Vicinity Centres (Vicinity, ASX:VCX) released it half yearly results to the 31 December 2017,
KEY FINANCIAL AND OPERATING HIGHLIGHTS
Statutory net profit after tax of $755.9 million
Funds from operations (FFO) of $357.7 million or 9.1 cents on a per security basis. Adjusting for acquisitions and divestments, FFO was up 2.2% on a comparable basis
Distribution of 8.1 cents per security, representing a payout ratio of 95.0% of adjusted FFO (AFFO)
Net tangible assets per security (NTA) of $2.93, up 3.9% compared to 30 June 2017, underpinned by strong net property valuation gains of $408.5 million
Comparable net property income (NPI) growth of 1.0%.

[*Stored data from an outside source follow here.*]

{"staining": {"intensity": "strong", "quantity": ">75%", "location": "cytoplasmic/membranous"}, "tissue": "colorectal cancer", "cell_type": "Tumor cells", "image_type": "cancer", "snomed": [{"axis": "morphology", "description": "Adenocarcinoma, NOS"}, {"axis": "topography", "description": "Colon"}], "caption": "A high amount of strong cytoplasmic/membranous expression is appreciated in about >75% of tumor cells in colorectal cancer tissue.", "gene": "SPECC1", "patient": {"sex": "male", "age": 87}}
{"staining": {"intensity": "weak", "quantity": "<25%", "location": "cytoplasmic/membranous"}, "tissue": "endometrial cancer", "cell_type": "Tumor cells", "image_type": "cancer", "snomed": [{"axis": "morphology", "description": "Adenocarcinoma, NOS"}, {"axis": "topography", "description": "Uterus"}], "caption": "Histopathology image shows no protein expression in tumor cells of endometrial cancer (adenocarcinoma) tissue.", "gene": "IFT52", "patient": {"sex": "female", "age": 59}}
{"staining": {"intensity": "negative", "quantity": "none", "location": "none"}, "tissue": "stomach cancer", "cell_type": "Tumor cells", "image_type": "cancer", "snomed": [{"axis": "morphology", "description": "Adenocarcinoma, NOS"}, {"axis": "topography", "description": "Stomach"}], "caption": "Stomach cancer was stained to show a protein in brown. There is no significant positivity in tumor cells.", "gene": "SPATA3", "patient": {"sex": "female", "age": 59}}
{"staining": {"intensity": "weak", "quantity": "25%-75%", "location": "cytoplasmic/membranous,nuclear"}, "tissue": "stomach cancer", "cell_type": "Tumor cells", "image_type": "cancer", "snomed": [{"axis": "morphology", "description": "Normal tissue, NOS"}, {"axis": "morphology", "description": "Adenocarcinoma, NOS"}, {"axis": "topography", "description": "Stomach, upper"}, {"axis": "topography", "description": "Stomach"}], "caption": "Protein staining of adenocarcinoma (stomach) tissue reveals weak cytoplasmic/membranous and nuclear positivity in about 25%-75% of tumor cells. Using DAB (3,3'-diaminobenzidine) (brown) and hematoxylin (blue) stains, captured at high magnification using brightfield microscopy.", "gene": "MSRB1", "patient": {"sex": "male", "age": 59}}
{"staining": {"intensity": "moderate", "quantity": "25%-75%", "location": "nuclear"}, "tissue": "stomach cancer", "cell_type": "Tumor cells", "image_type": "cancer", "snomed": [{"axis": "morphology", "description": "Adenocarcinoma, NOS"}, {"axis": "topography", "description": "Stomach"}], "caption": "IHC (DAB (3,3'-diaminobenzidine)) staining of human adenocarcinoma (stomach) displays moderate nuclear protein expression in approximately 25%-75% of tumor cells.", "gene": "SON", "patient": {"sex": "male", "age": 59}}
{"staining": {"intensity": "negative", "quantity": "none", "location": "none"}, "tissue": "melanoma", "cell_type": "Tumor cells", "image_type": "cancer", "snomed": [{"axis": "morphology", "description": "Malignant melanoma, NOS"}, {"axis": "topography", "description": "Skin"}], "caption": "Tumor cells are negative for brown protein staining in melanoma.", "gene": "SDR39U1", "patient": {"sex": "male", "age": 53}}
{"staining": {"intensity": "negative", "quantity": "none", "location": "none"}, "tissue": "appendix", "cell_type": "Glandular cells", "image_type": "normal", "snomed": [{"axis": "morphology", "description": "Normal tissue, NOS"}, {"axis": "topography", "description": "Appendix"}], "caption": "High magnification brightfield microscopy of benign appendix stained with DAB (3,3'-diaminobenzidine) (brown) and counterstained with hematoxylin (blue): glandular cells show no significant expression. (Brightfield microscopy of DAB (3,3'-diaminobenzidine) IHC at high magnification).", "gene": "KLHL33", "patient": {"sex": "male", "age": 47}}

Excluding pre-development centres, comparable NPI growth was 2.3%
Portfolio occupancy of 99.5%
Total return of 6.8% for the six months to 31-Dec-17 and 13.4% for the 12 months to 31-Dec-17
Value driven through on-market security buy-back program, with 2.2% of securities acquired at a 9.6% discount to December 2017 NTA
Entered contracts to acquire 50% interests in, and management of, three premium Sydney CBD assets for $556 million, in exchange for a 49% interest in Chatswood Chase Sydney for $562 million
Sold Toormina Gardens, NSW for $41.7 million, at a 2.0% premium to book value
Opened key stages of The Glen and Mandurah Forum developments
Specialty store moving annual turnover (MAT) growth of -0.7%; adjusting for tenant administrations and including Chadstone same-store sales, growth was 0.8%
Chadstone same-store specialty sales growth of 6.7% and MAT growth of 27%
Board approval to commence Chadstone hotel project, with AccorHotels Group appointed as operator
Vicinity rated as number one retail property company in Australia and the Asia Pacific region for sustainability by Global Real Estate Sustainability Benchmark (GRESB) in 2017
Vicinity’s FFO guidance for FY18 is 18.0 to 18.2 cents per security and assumes securities bought back to date, approximately $300 million of non-core asset divestments in FY18 and the rent lost while the major remixes at Chadstone and QueensPlaza are undertaken.
After adjusting for the impact of portfolio changes, guidance reflects comparable FFO per security growth of 2.3% to 3.4%. Vicinity's distribution guidance for FY18 is to payout 100% of AFFO.Maintenance capital expenditure and incentives in total for FY18 are forecast to be approximately $70 million to $80 million.